O foco central do programa são as famílias carentes, mas os benefícios são bem maiores. Além de melhorar a alimentação e com isso a saúde dos atendidos, o Lixo que Vale contribui para a preservação do meio ambiente – pois destina à reciclagem um grande volume de materiais que, jogados na natureza, demorariam séculos para serem eliminados. A poluição de rios e contaminação do ar, que podem causar prejuízos à saúde de pessoas, animais e do ambiente, também são amenizadas com a iniciativa.
MAIS RENDA
“Não se pode medir o tamanho dos ganhos com a preservação, possibilitados pela reciclagem, sem falar nos benefícios para as famílias que tiram a renda dessa atividade”, acrescentou o secretário da Agricultura e Meio Ambiente. Os materiais recolhidos pelo programa, bem como através da coleta seletiva realizada pela Prefeitura em toda a área urbana, são encaminhados para a Cooperuma – Cooperativa dos Catadores de Materiais Recicláveis de Umuarama –, onde perto de 30 cooperados trabalham de segunda a sábado na separação por tipo, prensagem e venda do lixo reciclável para as indústrias que o transformam em matéria-prima para novos produtos.
Muitos desses trabalhadores viviam catando recicláveis nas ruas, com uma renda média de R$ 300 e passavam por muitas necessidades. “Como cooperados, além do importante serviço que prestam para o bem da sociedade, eles também têm uma vida melhor e mais digna. A renda mensal varia entre R$ 1.000 e R$ 1.200 e permite cuidar bem das suas famílias, com registro em carteira e todos os direitos trabalhistas”, acrescentou o diretor da secretaria, Cláudio Marconi.

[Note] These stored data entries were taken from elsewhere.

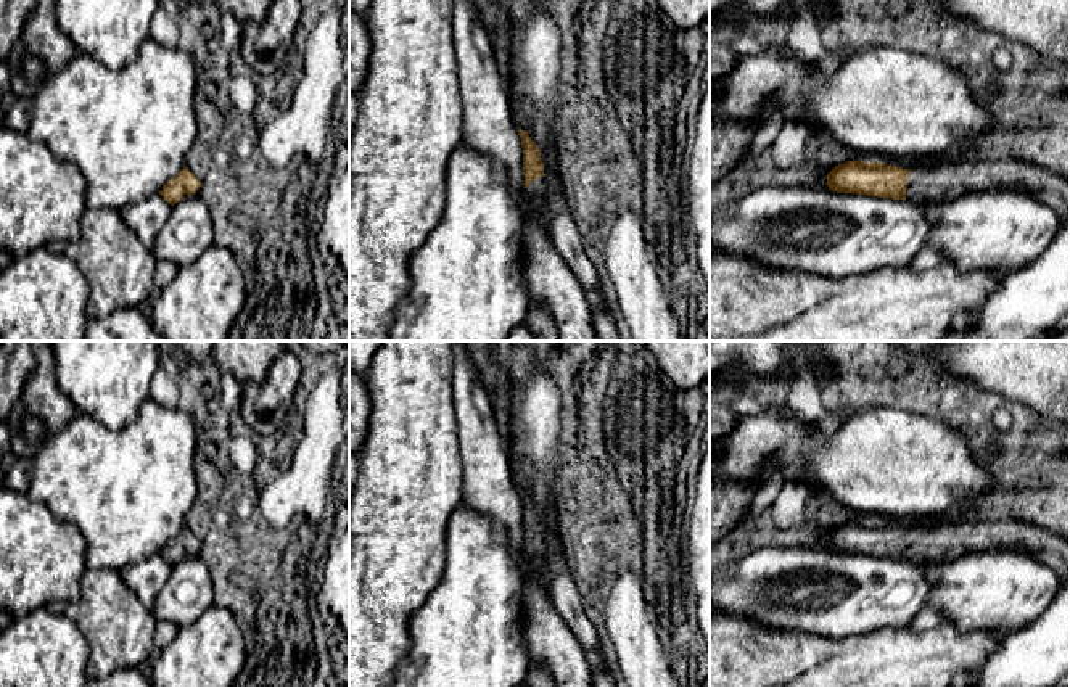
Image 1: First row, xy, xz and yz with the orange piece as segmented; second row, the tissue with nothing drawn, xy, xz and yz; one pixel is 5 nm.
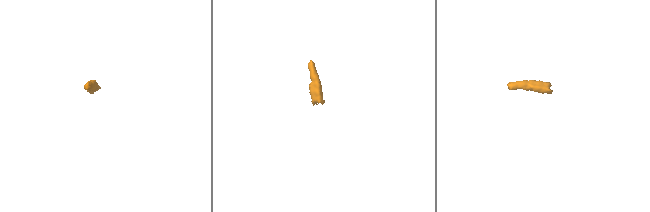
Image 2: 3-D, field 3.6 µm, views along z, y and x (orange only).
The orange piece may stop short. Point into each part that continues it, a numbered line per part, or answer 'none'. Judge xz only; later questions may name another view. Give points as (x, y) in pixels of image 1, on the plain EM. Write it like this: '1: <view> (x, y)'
1: xz (538, 552)

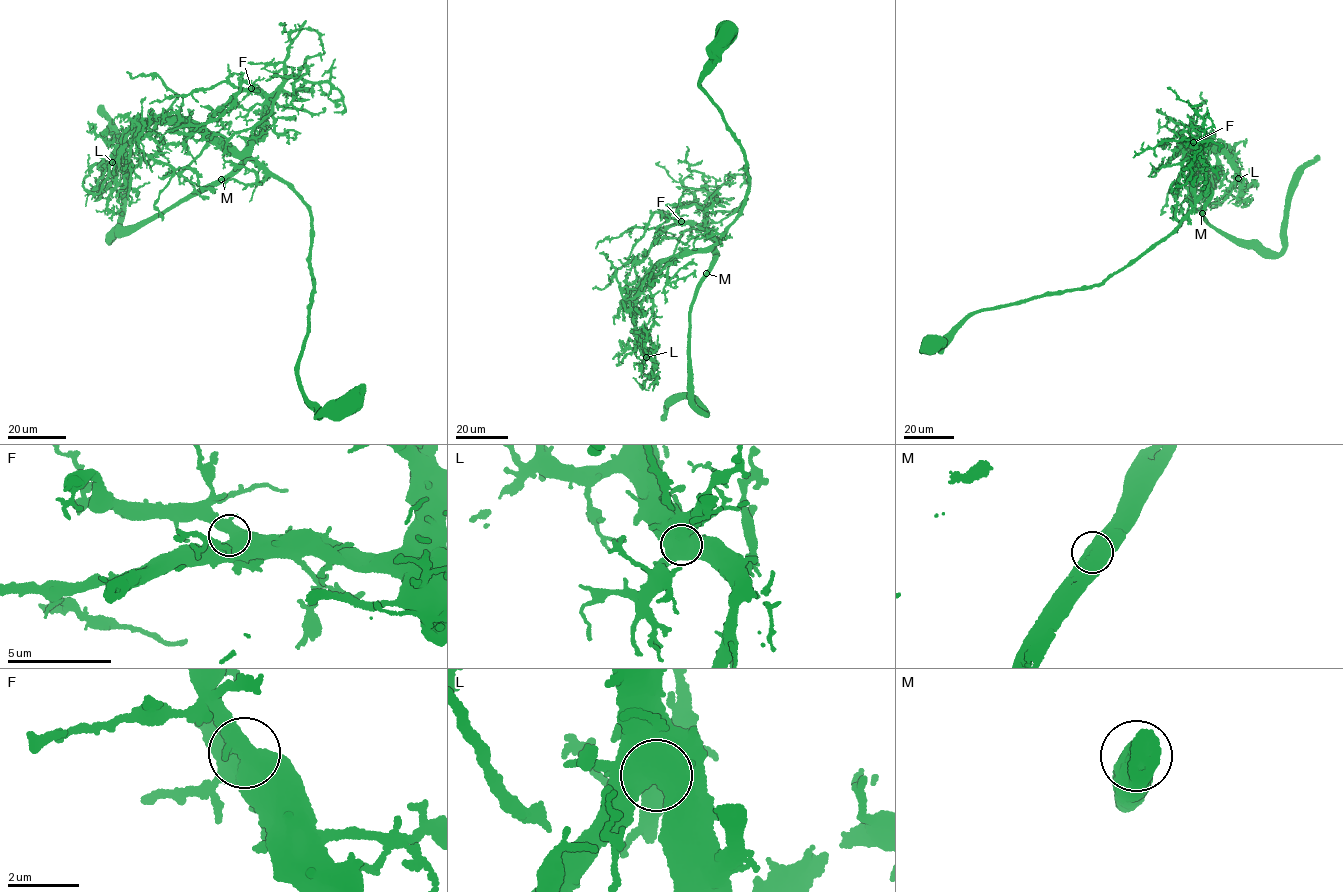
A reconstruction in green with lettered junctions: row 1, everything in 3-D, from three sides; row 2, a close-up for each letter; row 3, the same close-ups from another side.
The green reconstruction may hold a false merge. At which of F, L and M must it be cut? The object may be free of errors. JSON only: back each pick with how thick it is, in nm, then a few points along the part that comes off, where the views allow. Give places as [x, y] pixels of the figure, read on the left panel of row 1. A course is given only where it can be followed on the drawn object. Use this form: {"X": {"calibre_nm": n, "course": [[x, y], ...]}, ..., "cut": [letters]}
{"cut": []}

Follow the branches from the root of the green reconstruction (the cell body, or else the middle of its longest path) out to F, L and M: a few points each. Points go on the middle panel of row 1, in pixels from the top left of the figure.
F: (726, 30), (699, 85), (742, 149), (750, 186), (740, 215), (713, 246), (714, 239), (703, 227), (681, 221)
L: (726, 30), (699, 85), (742, 149), (750, 186), (720, 240), (661, 264), (640, 288), (634, 316), (646, 357)
M: (726, 30), (714, 63), (699, 85), (742, 149), (750, 186), (740, 215), (711, 247), (717, 253), (706, 273)

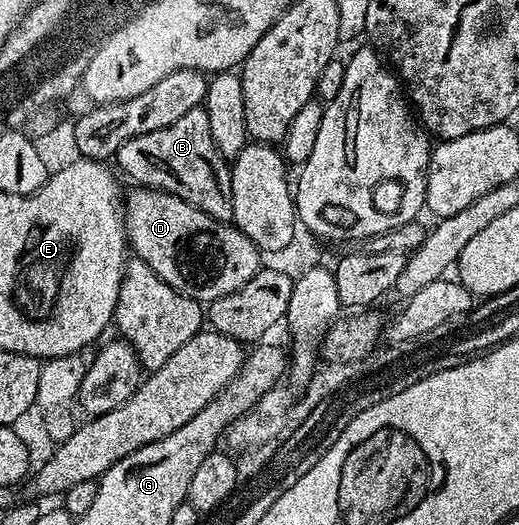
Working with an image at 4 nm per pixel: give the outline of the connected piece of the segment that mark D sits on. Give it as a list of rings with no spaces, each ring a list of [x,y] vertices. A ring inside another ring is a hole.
[[[144,187],[133,189],[125,197],[127,240],[134,256],[149,263],[169,287],[200,303],[210,303],[237,291],[259,273],[260,249],[234,224],[220,224],[175,194]],[[218,253],[219,277],[210,273]]]

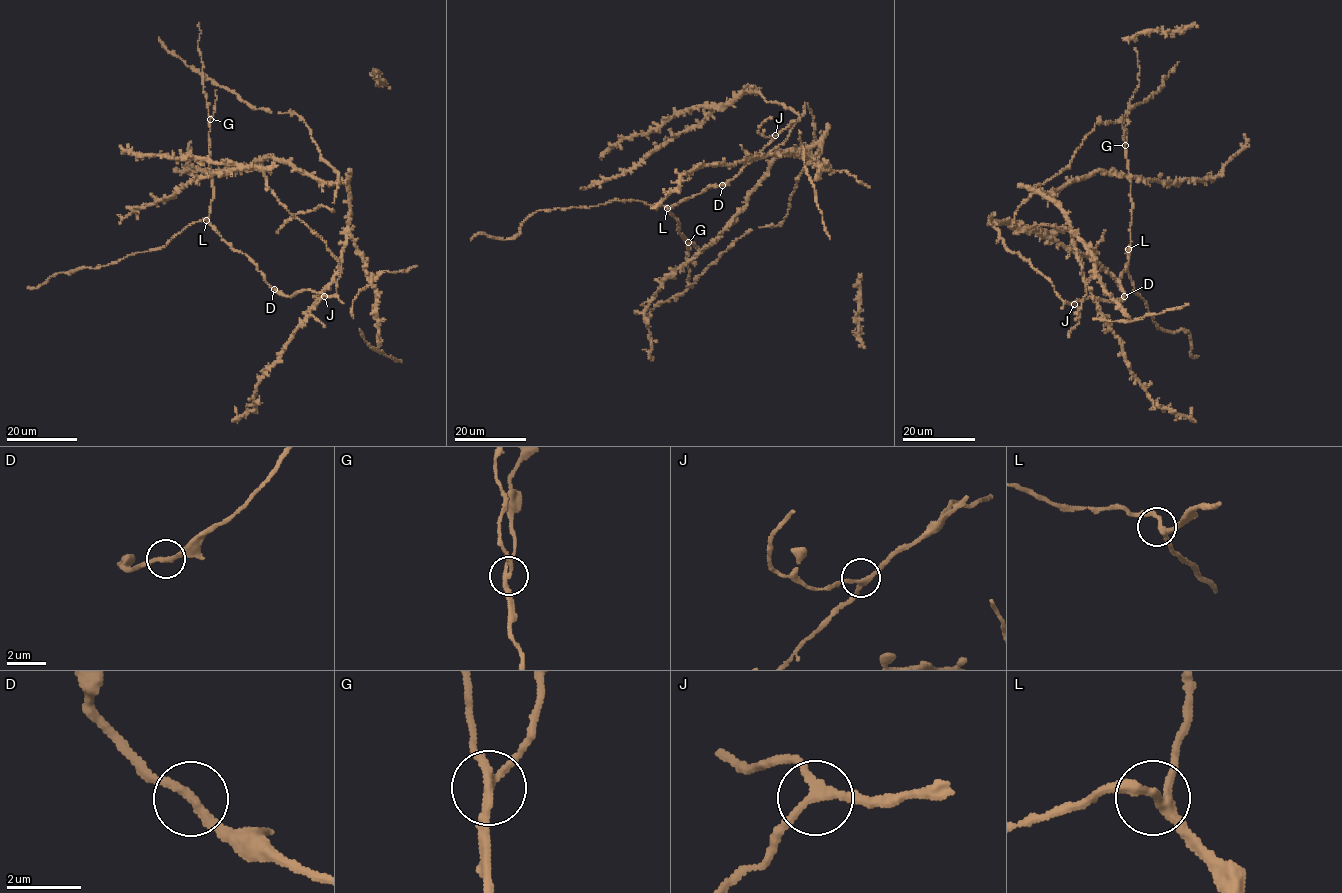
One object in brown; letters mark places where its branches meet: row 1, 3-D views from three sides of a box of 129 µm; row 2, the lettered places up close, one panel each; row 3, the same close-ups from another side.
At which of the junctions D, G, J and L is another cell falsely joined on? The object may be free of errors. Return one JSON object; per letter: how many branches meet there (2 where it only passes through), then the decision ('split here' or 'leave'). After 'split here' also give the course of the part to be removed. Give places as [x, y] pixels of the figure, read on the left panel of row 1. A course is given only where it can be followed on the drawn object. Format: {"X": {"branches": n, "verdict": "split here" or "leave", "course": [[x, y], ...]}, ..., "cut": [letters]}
{"D": {"branches": 2, "verdict": "leave"}, "G": {"branches": 3, "verdict": "split here", "course": [[209, 119], [215, 111], [216, 89]]}, "J": {"branches": 3, "verdict": "leave"}, "L": {"branches": 3, "verdict": "leave"}, "cut": ["G"]}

Além disso, o trabalho alivia a pressão sobre o aterro sanitário municipal, que recebe 1.200 toneladas de lixo por mês. Cerca de 240 toneladas são destinadas à reciclagem, mas esse volume pode dobrar se a população se conscientizar. O objetivo é atingir 500 toneladas de recicláveis separados, a cada mês, o que também vai aumentar o número de pessoas empregadas pela cooperativa.

 

SAÚDE

Para o prefeito Moacir Silva, o Programa Lixo que Vale só tem vantagens e no futuro pode ser estendido a outros bairros. “Ganha o meio ambiente, com a preservação; as famílias carentes, com uma alimentação mais saudável e uma vida melhor; os recicladores da cooperativa, que com mais renda melhoras as suas condições de vida; o pequeno produtor rural, que tem mercado garantido e preço justo para sua produção; o atero sanitário, que tem mais tempo de vida útil; e a saúde como um todo, já que um ambiente mais limpo reduz a incidência do mosquito da dengue – entre outros insetos que podem servir de vetores para várias doenças”, ponderou.

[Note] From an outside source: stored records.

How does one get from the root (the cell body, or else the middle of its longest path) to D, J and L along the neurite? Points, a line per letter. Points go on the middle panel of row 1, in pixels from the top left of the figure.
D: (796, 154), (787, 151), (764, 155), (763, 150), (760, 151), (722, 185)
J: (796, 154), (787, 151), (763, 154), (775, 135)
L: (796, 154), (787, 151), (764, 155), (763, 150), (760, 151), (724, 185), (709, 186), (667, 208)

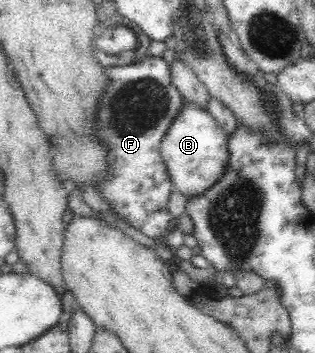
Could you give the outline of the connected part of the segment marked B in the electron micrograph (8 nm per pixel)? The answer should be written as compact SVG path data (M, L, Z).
M183 100L181 110L173 118L159 144L159 150L172 183L187 199L201 195L206 188L213 187L225 172L227 158L229 158L227 136L228 133L219 126L206 108Z

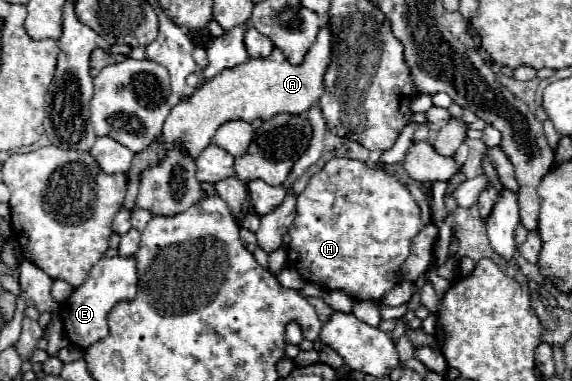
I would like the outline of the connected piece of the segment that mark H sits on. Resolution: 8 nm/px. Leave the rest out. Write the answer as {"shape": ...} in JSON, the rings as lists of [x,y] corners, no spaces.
{"shape":[[[332,158],[330,162],[326,162],[326,166],[314,174],[306,186],[306,190],[298,196],[298,202],[296,202],[296,216],[294,216],[294,224],[290,228],[290,246],[288,246],[288,264],[292,268],[296,268],[300,272],[300,276],[306,280],[306,282],[312,282],[312,284],[318,284],[320,288],[324,290],[342,290],[344,294],[348,294],[352,300],[372,300],[372,302],[380,302],[386,292],[390,288],[394,288],[398,282],[400,282],[400,266],[402,262],[408,258],[410,254],[410,242],[412,238],[422,230],[422,220],[420,220],[420,208],[416,204],[416,200],[412,198],[412,194],[408,192],[408,188],[392,174],[384,172],[382,168],[372,168],[364,162],[358,162],[358,160],[350,160],[350,158]]]}

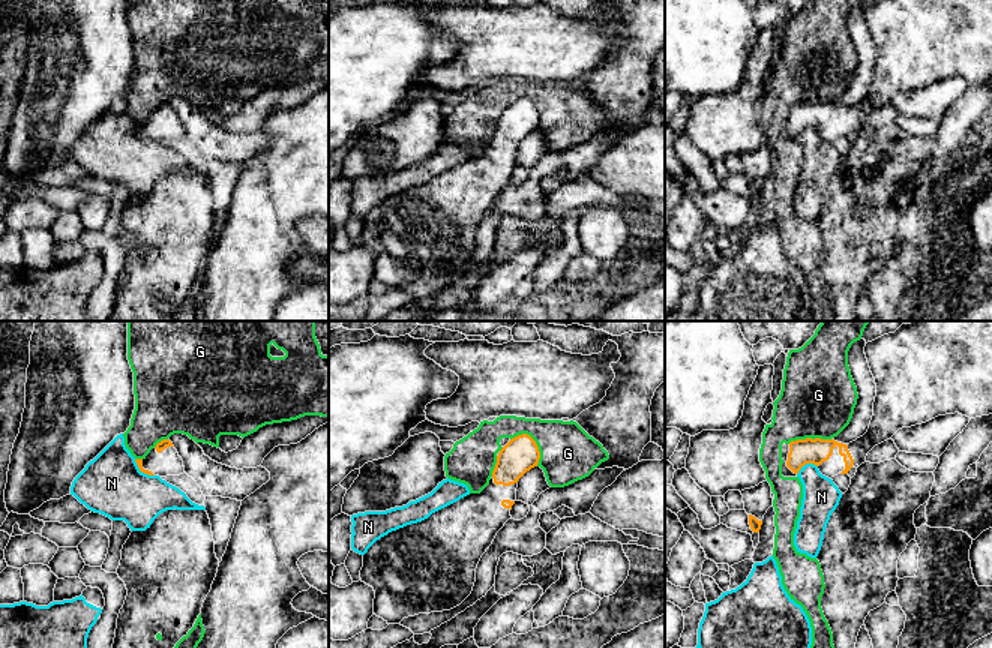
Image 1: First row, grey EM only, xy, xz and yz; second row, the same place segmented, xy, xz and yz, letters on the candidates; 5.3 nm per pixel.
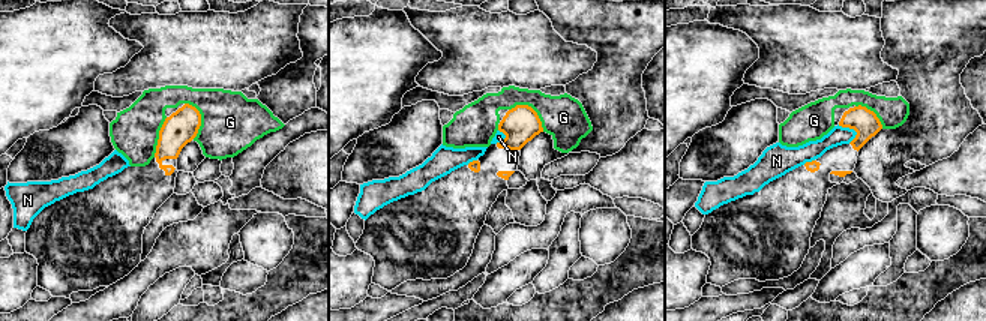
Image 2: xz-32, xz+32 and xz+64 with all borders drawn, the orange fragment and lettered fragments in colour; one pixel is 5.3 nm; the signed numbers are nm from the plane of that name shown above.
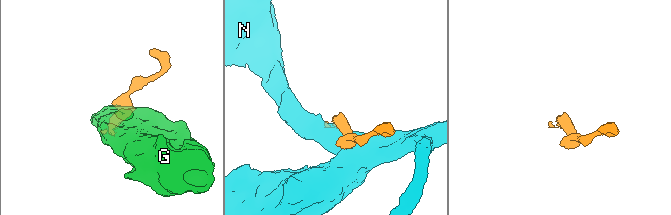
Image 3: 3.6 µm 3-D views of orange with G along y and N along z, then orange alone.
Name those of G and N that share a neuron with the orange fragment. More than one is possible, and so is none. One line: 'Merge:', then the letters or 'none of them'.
Merge: none of them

Um exemplo é a drástica redução no índice de infestação do mosquito Aedes aegypti no Parque Jabuticabeiras, onde o programa funciona há mais tempo – nos levantamentos recentes da Saúde não foi encontrado nenhum foco do mosquito – o que se espera também para o Industrial, Arco Íris e bairros vizinhos, nos próximos meses. Nessa região da cidade, o último Levantamento de Índice Rápido de Aedes aegypti encontrou larvas do mosquito da dengue em 4,34% dos imóveis visitados – enquanto o nível considerado aceitável pelos organismos de saúde é de 1% no máximo.